In December 2008, Mr. Birinyi said that a bull market was beginning. An investor who bought the S&P 500 at the March 2009 low turned $10,000 into $20,984, including dividends.
“It ain't over,” Mr. Birinyi said.
“Historically, in the last stage of the bull market, it's a very strong rally. The last stage is the one where everyone is in the pool,” Mr. Birinyi said.
“This is still a market where even in the first quarter of this year, there was a lot of skepticism and reluctance and that hasn't changed,” he said.
Mr. Birinyi added Whirlpool Corp. (WHR), the world's largest appliance maker, to his recommendations last month.
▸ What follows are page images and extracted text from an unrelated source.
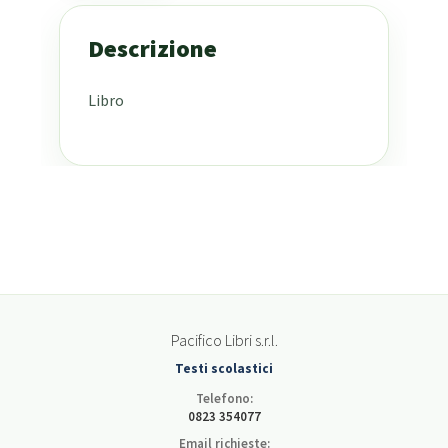
Descrizione
Libro
Pacifico Libri s.r.l.
Testi scolastici
Telefono:
0823 354077
Email richieste:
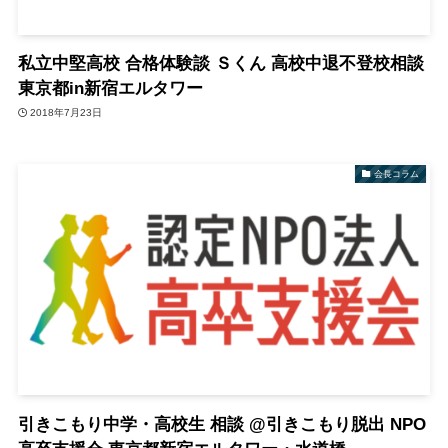
私立中堅高校 合格体験談 Ｓくん 高校中退不登校相談
東京都in新宿エルタワー
2018年7月23日
会長コラム
引きこもり中学・高校生 相談 @引きこもり脱出 NPO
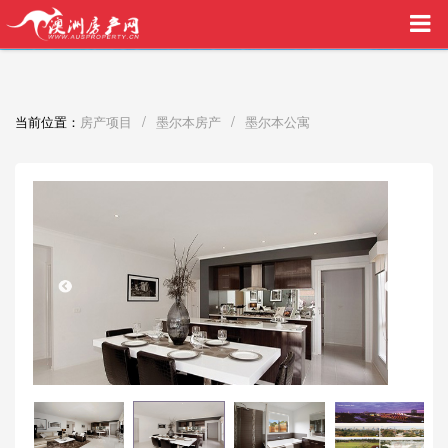
买家中介VIP服务，助您安心购房
/
/
当前位置：
房产项目
墨尔本房产
墨尔本公寓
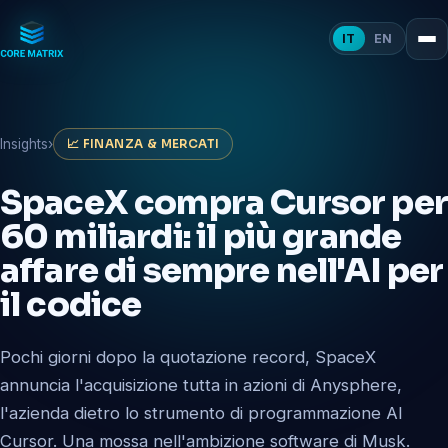
IT
EN
Insights
›
📈 FINANZA & MERCATI
SpaceX compra Cursor per
60 miliardi: il più grande
affare di sempre nell'AI per
il codice
Pochi giorni dopo la quotazione record, SpaceX
annuncia l'acquisizione tutta in azioni di Anysphere,
l'azienda dietro lo strumento di programmazione AI
Cursor. Una mossa nell'ambizione software di Musk.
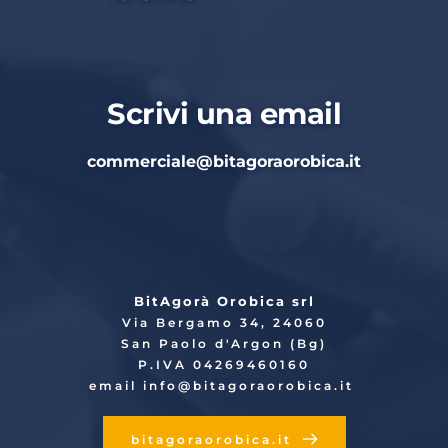
Scrivi una email
commerciale
@bitagoraorobica.it
BitAgorà Orobica srl
Via Bergamo 34, 24060
San Paolo d'Argon (Bg)
P.IVA 04269460160
email info
@bitagoraorobica.it
bitagoraorobica.it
The company is up about 28% so far this year, even after dropping 17% in April, and analysts project that earnings, excluding some items,will more than triple this year. Chipotle Mexican Grill Inc. (CMG) and Nike Inc. (NKE), which have outperformed the S&P 500 this year, also are among his picks.
First-quarter profit that topped forecasts failed to help shares of Marathon Petroleum Corp. (MPC). The oil refiner declined 13% last month, the biggest monthly loss since September, even after reporting quarterly earnings that exceeded estimates by 29% on May 1.
Mr. Golub expects the S&P 500 to reach 1,475 by year-end as earnings climb to $105 a share. His price estimate for the S&P 500 is tied for second-highest among 13 Wall Street strategists tracked by Bloomberg.
Although a default in Europe would force him to lower his forecasts, Mr. Golub said that economic conditions in the United States are strong, and European leaders will stem the crisis.
BAILOUT FOR SPAIN
Earlier this month, Spain became the fourth eurozone member to seek a bailout since the start of the region's debt crisis more than two years ago. On June 10, it agreed to accept as much as 100 billion euros ($125 billion) in aid to recapitalize its banks, a plan designed to ease concern that Spain itself could be dragged down by the declining fortunes of its banks.
“The question is whether policy officials are going to watch the euro crumble or whether they're going to take some type of action to avoid the worst-case outcome,” Mr. Golub said. “If there's anything we've learned over the last three years, it's that policymakers are much more able and creative at being able to avoid worst-case outcomes.”
Mr. Dwyer predicts record S&P 500 earnings of $105 a share this year and a P/E ratio of 15, compared with 13.4 now.
With producer prices, excluding food and energy, rising an average of 2.9% this year, expenses are unlikely to curb profits, and the ratio may expand more than that, he said.
Mr. Dwyer predicted in July 2009 that the S&P 500 would be above 1,060 by the end of that year. The measure closed that year at 1,115.10.
“Given the sub-3% core inflation environment, a 15 multiple is the minimum, not even the average,” Mr. Dwyer said. “As long as you don't go into a recession, $105 is very doable.”
The 9.9% slide from April 2 through June 1 is probably ending, according to Mr. Birinyi, who said that the increased bearishness is “encouraging” and recommends that investors stay in equities or start buying them before the last phase of the bull market starts around September.
Financial markets have been battered by elections in France and Greece, concerns over Spanish banking, weakening emerging-markets economies such as Brazil, China and India, and the plunge in Facebook Inc. (FB) stock following the biggest technology initial public offering, according to Mr. Birinyi.
That the S&P 500 has fallen only about 10% is encouraging, he said.
“I did not anticipate that all the wheels would come off the bus,” Mr. Birinyi said.
“Even now, it's not the thickest ice I've ever seen,” he said. “But we're not giving up on the market.”